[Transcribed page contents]
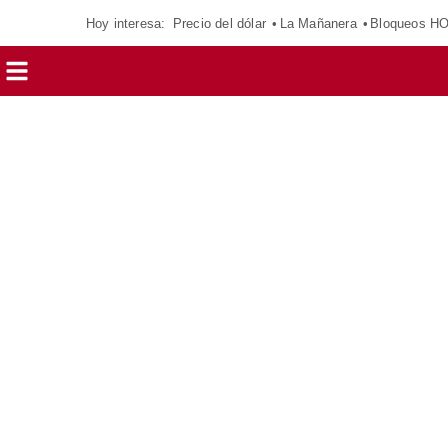
Hoy interesa:
Precio del dólar
La Mañanera
Bloqueos H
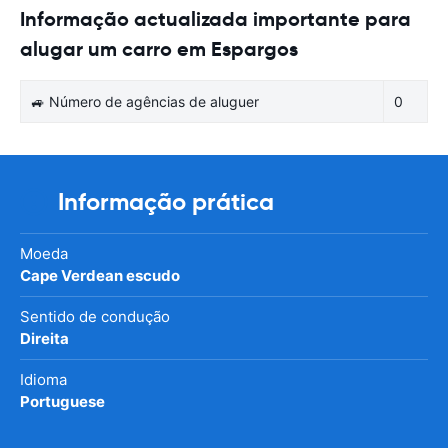
Informação actualizada importante para
alugar um carro em Espargos
🚙 Número de agências de aluguer
0
Informação prática
Moeda
Cape Verdean escudo
Sentido de condução
Direita
Idioma
Portuguese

_WHAT IS NEEDED_.
Which lines of the records above contain the word "Informação"? Report each one.

_SOLUTION FOR THIS EXERCISE_.
Informação actualizada importante para
Informação prática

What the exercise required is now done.